Republican Tom Emmer will have a hard time finding enough votes to overcome Democrat Mark Dayton's lead in the governor's race, recount attorneys and election law experts said Thursday.
Emmer trails Dayton by 8,774 votes, but there would have to be widespread, systematic errors for Emmer to overcome the deficit either during the certification process or a recount, said Guy Charles, a law professor at Duke University.
"That's a significant mathematical shift that would require a fair number of systematic errors," Charles told MPR's Midmorning.
There are several ways the vote totals could change at various steps in the process. First, the numbers are expected to fluctuate between now and Nov. 23, when the state Canvassing Board meets to certify the results.
Then, during the recount, vote numbers could fluctuate as election officials examine ballots. Some of those ballots' validity might be challenged.
Another area Emmer's campaign might look for votes is in rejected absentee ballots, which The Associated Press reported Thursday number about 3,000.
But Charles and the other guests on MPR's Midmorning said it's not likely vote totals will shift that much.
"Nine thousand is a mighty steep hill to climb, and I think the Emmer folks know it," said Fritz Knaak, one of the attorneys representing Norm Coleman's campaign in the 2008 Senate recount.
State GOP Chairman Tony Sutton said Wednesday that party officials will "overturn every stone" looking for votes. He said that will include looking into possibilities ranging from fraud to incompetence.
Raleigh Levine, a professor at William Mitchell College of Law, said there will likely be a variety of arguments coming from the Dayton and Emmer campaigns throughout the process.
But Levine said when it comes to errors in tabulating the votes, Minnesota's elections system in the past has proven not be susceptible to major problems.
"The voting machines have been pretty accurate," Levine said. "It's quite difficult to flip a result."
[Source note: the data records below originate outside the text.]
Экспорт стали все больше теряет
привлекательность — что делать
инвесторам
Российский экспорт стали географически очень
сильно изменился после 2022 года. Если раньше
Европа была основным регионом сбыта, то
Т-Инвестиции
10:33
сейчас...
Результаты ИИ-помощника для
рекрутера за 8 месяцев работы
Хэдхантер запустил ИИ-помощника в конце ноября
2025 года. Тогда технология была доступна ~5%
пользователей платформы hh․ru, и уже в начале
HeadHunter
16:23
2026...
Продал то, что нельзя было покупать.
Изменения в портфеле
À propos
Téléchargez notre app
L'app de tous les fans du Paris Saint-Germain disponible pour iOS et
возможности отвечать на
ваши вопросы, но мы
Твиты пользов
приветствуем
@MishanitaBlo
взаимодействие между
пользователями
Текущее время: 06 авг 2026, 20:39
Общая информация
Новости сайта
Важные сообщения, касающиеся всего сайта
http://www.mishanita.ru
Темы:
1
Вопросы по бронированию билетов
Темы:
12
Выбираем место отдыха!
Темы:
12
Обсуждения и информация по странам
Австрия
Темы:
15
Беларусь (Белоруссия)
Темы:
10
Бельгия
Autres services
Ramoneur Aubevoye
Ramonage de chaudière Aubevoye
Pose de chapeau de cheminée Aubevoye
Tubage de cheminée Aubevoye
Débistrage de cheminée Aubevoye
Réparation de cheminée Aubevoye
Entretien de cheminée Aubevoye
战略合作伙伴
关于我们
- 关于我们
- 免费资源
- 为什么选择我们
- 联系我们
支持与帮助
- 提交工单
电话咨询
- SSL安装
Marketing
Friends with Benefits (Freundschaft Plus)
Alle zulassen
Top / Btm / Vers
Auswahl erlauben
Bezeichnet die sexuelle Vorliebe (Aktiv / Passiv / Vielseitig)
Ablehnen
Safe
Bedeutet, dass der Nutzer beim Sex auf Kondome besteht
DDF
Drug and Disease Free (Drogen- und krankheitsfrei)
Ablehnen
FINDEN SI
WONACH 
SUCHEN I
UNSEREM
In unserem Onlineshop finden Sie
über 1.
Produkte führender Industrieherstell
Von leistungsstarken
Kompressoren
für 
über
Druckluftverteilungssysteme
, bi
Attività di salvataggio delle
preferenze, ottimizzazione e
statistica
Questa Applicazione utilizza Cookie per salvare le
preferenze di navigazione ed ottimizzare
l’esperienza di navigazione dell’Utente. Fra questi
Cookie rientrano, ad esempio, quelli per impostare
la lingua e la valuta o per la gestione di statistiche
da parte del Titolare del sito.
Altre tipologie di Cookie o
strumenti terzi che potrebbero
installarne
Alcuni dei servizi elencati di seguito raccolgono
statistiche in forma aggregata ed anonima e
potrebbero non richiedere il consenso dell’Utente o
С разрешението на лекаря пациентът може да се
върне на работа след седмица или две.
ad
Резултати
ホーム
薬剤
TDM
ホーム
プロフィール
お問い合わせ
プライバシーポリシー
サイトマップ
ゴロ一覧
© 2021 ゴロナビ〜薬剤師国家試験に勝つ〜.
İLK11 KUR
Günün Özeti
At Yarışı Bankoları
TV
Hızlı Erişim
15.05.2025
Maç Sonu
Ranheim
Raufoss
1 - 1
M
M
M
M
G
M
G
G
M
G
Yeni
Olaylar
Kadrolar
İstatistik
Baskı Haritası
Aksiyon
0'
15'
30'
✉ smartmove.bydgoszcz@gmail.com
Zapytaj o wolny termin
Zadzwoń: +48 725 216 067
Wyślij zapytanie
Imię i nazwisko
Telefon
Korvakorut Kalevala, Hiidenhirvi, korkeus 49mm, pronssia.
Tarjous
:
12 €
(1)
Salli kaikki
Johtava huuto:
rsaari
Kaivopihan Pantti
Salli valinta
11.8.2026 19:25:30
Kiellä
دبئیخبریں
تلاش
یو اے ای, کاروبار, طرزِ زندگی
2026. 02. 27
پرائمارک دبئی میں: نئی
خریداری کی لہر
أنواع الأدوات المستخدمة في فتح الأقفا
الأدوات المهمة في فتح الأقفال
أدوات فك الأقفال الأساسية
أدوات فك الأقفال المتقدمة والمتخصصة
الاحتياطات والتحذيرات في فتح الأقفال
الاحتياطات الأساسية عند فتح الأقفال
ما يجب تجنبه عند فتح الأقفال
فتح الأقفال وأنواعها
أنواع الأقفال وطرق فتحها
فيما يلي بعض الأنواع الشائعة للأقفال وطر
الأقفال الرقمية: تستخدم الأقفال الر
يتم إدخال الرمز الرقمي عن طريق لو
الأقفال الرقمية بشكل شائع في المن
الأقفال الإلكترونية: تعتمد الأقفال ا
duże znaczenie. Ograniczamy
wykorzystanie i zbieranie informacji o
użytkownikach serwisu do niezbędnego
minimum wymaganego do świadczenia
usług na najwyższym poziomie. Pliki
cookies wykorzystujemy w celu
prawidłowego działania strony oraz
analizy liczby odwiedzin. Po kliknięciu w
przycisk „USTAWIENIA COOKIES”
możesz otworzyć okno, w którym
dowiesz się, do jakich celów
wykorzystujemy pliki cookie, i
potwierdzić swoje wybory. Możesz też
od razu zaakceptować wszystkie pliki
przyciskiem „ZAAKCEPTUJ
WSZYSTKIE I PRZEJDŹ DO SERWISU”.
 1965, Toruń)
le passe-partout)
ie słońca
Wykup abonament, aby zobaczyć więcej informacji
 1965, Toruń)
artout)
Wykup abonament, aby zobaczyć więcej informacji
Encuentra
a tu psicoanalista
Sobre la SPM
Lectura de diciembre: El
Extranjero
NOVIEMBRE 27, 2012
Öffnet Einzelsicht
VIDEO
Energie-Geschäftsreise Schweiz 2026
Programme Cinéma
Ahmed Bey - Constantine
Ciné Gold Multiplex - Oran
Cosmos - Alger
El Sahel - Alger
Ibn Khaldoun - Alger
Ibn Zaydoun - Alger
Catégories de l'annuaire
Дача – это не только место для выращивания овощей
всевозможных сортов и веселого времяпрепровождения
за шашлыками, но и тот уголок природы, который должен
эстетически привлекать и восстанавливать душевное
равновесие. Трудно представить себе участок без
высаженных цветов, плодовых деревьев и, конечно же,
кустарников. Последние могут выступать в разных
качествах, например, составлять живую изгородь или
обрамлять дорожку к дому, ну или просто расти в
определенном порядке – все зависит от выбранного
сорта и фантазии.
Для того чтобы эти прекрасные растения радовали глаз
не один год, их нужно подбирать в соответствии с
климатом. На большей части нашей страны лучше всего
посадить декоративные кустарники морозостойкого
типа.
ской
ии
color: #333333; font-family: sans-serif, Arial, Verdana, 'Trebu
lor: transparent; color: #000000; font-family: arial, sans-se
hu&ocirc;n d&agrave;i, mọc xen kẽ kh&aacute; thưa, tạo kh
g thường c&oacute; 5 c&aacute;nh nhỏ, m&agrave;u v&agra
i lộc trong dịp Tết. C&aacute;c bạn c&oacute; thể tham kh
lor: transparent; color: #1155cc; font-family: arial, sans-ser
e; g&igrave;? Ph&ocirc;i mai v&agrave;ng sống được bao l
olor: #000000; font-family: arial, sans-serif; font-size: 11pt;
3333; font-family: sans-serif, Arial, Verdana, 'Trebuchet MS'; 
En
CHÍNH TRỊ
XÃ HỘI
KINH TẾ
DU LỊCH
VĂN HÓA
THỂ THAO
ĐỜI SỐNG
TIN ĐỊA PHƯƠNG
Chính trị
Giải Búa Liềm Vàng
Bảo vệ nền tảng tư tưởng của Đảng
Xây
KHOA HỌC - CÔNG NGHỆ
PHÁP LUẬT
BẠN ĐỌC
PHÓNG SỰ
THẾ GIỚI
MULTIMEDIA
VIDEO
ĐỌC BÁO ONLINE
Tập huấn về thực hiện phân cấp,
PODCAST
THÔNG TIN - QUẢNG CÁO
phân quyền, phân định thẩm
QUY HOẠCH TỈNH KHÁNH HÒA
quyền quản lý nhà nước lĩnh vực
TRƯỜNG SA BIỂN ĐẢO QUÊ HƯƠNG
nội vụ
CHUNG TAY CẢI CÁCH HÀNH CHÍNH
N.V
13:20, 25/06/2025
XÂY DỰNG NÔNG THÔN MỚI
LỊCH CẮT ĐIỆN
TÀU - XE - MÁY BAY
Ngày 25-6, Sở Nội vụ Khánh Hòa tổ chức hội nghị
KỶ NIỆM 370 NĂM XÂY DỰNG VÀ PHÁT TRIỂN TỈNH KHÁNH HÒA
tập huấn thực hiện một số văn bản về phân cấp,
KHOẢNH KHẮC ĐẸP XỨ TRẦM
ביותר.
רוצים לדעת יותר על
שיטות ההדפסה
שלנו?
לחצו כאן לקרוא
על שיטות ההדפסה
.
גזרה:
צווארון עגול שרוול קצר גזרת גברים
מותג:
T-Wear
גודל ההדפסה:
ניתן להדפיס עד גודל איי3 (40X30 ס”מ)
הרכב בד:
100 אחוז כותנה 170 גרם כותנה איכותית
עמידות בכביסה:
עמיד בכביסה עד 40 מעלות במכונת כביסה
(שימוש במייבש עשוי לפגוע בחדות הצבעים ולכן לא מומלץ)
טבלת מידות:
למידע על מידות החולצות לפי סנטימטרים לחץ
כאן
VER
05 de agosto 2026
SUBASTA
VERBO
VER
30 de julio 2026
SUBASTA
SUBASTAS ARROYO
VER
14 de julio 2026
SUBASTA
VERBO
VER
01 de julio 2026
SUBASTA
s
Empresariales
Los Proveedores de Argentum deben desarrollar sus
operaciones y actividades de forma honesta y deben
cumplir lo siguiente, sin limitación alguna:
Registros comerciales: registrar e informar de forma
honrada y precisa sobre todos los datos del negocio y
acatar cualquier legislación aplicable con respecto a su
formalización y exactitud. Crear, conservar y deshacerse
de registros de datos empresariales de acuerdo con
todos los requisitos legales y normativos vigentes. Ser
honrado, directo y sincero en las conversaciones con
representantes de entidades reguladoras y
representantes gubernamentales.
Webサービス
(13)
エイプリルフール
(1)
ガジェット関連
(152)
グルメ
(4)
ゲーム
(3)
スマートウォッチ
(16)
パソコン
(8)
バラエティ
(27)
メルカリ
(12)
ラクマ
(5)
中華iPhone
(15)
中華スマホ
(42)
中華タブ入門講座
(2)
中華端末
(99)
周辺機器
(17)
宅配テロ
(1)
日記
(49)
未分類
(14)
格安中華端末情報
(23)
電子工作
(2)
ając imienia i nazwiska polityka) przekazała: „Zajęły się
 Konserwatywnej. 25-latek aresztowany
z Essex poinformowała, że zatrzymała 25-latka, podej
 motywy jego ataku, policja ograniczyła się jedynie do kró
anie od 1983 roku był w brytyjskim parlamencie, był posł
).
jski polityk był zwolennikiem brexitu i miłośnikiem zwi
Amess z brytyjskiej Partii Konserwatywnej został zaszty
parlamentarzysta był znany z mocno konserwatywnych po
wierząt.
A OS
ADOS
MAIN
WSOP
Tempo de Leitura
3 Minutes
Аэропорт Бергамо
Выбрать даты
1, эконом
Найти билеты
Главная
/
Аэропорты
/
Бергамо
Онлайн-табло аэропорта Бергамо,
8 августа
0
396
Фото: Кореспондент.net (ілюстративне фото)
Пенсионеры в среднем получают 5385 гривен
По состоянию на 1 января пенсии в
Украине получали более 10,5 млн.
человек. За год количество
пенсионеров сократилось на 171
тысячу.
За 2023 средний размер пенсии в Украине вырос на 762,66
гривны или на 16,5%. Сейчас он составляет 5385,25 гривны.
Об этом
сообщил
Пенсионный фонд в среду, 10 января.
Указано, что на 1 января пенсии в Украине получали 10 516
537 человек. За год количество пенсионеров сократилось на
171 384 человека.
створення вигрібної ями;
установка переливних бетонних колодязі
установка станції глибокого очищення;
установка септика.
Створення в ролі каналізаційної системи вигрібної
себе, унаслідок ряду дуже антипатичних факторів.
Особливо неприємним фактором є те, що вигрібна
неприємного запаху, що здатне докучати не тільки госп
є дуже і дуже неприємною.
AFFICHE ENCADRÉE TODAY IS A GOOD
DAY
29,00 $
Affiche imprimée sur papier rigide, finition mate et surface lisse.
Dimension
On the other hand, human error is always at play. As election judges report their results, numbers can be transcribed wrong and there can be mistakes in the arithmetic.
Knaak and Brian Rice, an attorney who works with the DFL Senate Caucus, agreed that the errors are almost always inadvertent and have become part of the process.
"The numbers will change to some degree, and it may be that there might even be an error that we call egregious," Rice said. "Generally what happens is these errors end up offsetting each other."
Knaak said he will be surprised if the recount process itself goes past mid-December, noting that election officials know how everything works now.
"I'm expecting this to move along really quite quickly," Knaak said.